During this hour-long CADCA-TV broadcast, see how coalitions are addressing alcohol and drug normalization initiatives. Find out how some in the entertainment industry are trying to show the reality of drug use instead of glamorization. We’ll travel to California where several coalitions have come together to create a group designed to counter the marijuana culture.

Key Concepts:

  • Hear what coalitions are doing to counter messages that glamorize drugs
  • Find out how the entertainment industry is working to make sure alcohol and drug portrayals are accurate
  • See what drugs are specifically associated with a “drug culture”
  • Learn how media literacy and an understanding of media messaging can help coalitions counter the drug culture

Originally Aired: September 24, 2009

Panelists

Frank Byndloss

Prevention Specialist, CommPre, a program of Horizon Services, Inc., Hayward, CA

Frank Byndloss has worked in the prevention field for the last five years. After graduating college with a B.A. in psychology, Frank worked in the HIV prevention field designing, implementing and evaluating HIV prevention and medication management programs in the Las Vegas Area. In the past year, Frank has made the transition to substance abuse prevention.

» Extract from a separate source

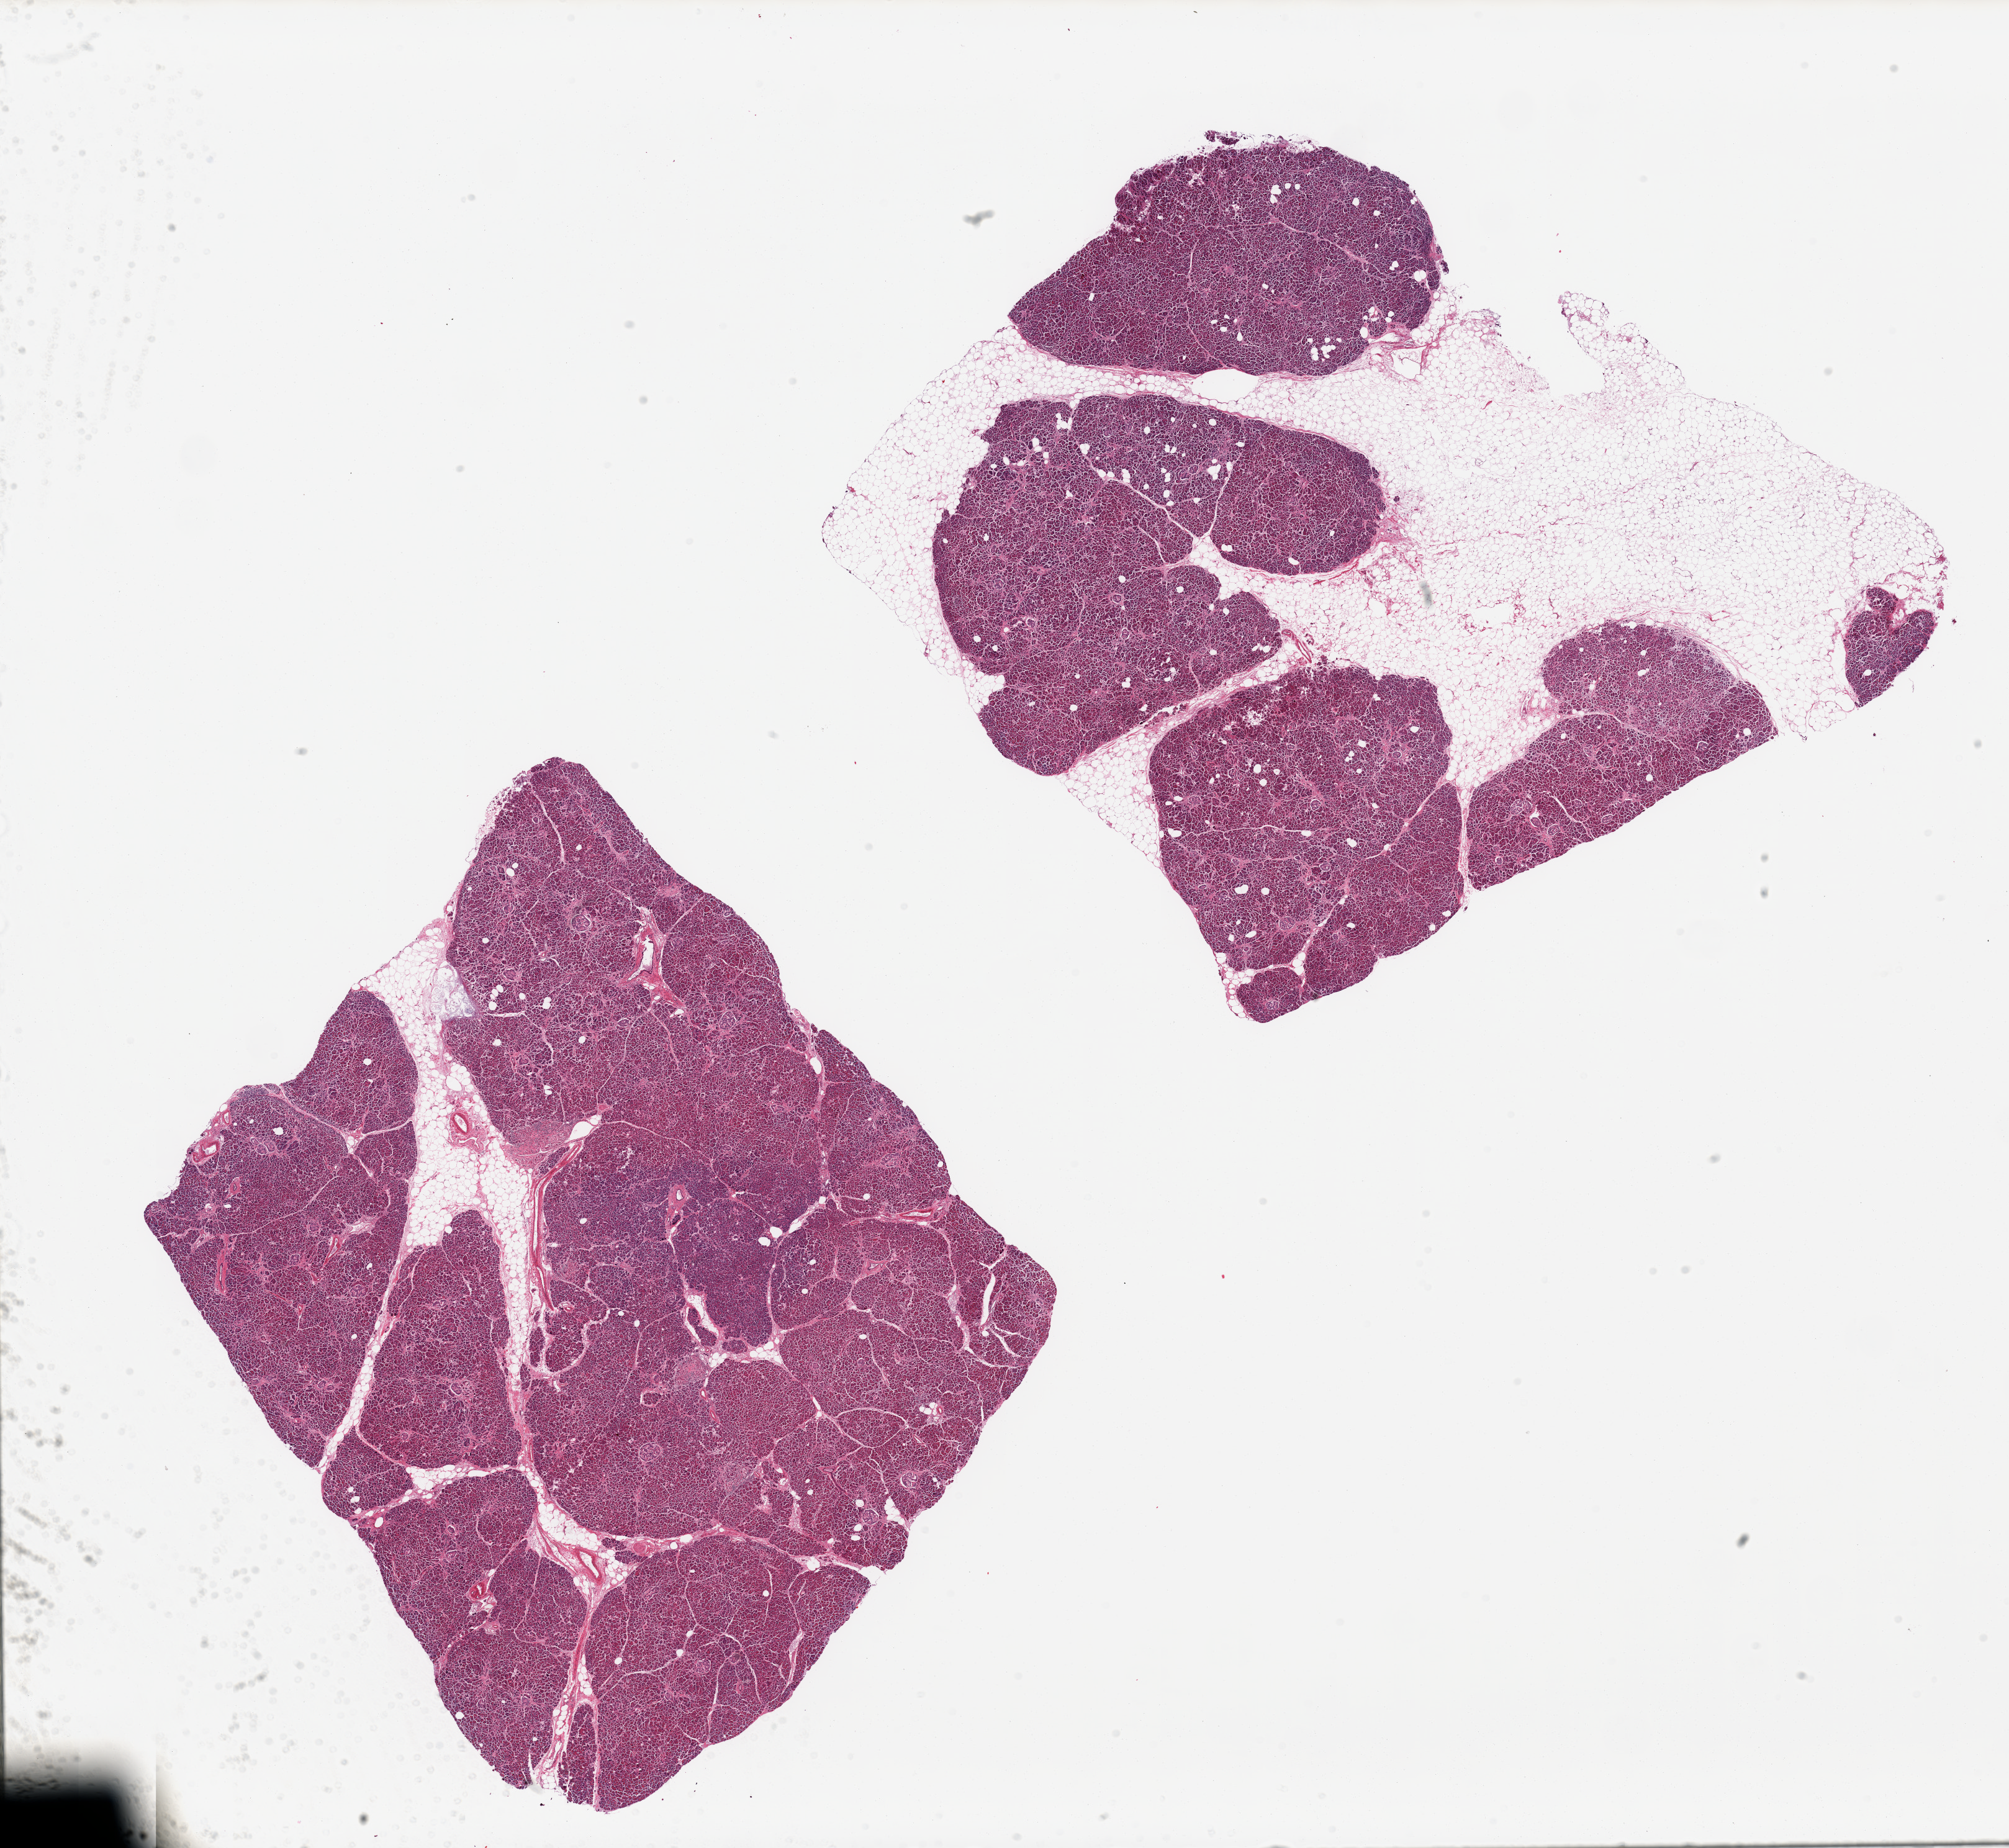
Hematoxylin and eosin (H&E) whole-slide image, shown as a low-resolution overview of the whole scanned area (about 25.6 x 23.5 mm, acquisition: 20x scan). PAXgene-fixed paraffin-embedded (PFPE) section. Sampled site (target tissue): pancreas. Donor tissue sample. Donor: male.
Review note (as recorded): 2 pieces, islets fairly well preserved; ~30% fat.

As a Substance Abuse Prevention Specialist, Frank coordinates several coalitions in the San Francisco Bay Area, which address alcohol, tobacco and marijuana issues in the unincorporated areas of Alameda County. Frank coordinates the Ashland/ Cherryland Violence Prevention collaborative, a recipient of a Drug Free Communities grant to address the unique cultural, social and political norms which add to marijuana problems.

Marie Gallo Dyak

Entertainment Industries Council, Inc., Executive Vice President, Program Services and Government Relations

Marie Dyak is responsible for concept development and implementation of special projects primarily involving the entertainment industry and the substance abuse prevention and mental health fields. This includes public service initiatives, special events, and development of in-kind support for prevention, information dissemination, and entertainment-based human resource issues. Dyak manages EIC’s substance abuse/addiction and mental health/mental illness programs. Her long history of working with both health/public interest and entertainment fields gives her a unique perspective that allows her to understand complex SAMHSA-prioritized health concerns and communicate these to the entertainment industry in a way television writers and other such lay audiences can clearly understand.

Dyak serves as the Co-Executive Producer of the PRISM Awards television special, spotlighting creative contributions that best exemplify the entertainment industry’s efforts to use its unique platform and access to audiences to present accurate information and depiction of mental health and substance use disorders. The PRISM Awards are presented annually in Los Angeles and air nationally on the FX Network.

Dyak has a sociology degree from St. Louis University.

Dr. Janis Kupersmidt

Innovation Research and Training, Durham, NC

Dr. Kupersmidt received her Ph.D. from Duke University in 1985 with specialization in child clinical psychology. She taught for three years at the University of Virginia and then, served on the faculty of the University of North Carolina at Chapel Hill in the Psychology Department for 15 years. Dr. Kupersmidt has been an investigator at the Frank Porter Graham Child Development Institute at the University of North Carolina at Chapel Hill since 1988. She has over 50 peer-reviewed publications including empirical papers, chapters, and an edited book; over 100 scientific presentations; and has served as the Principal Investigator (PI) or co-PI on many federal, state, and private research grants.

In 1999, Dr. Kupersmidt founded a small business, Innovation Research & Training, with the goal of developing empirically validated assessment tools, and prevention and treatment programs for substance abuse and delinquency. At iRT, she leads a multi-disciplinary team that has received grants on a range of topics including media literacy, mentor training, mindfulness, social information processing assessment, emotion recognition assessment, and cognitive behavioral therapy with substance abusing delinquent adolescents.

Related to substance abuse prevention efforts, Dr. Kupersmidt and her colleagues at iRT have developed two media literacy substance abuse prevention programs, namely, Media Detective, for elementary school-aged children and Media Ready, for middle school-aged children. Both programs are have been accepted for review by the SAMHSA National Registry of Evidence-Based Programs and Practices (NREPP).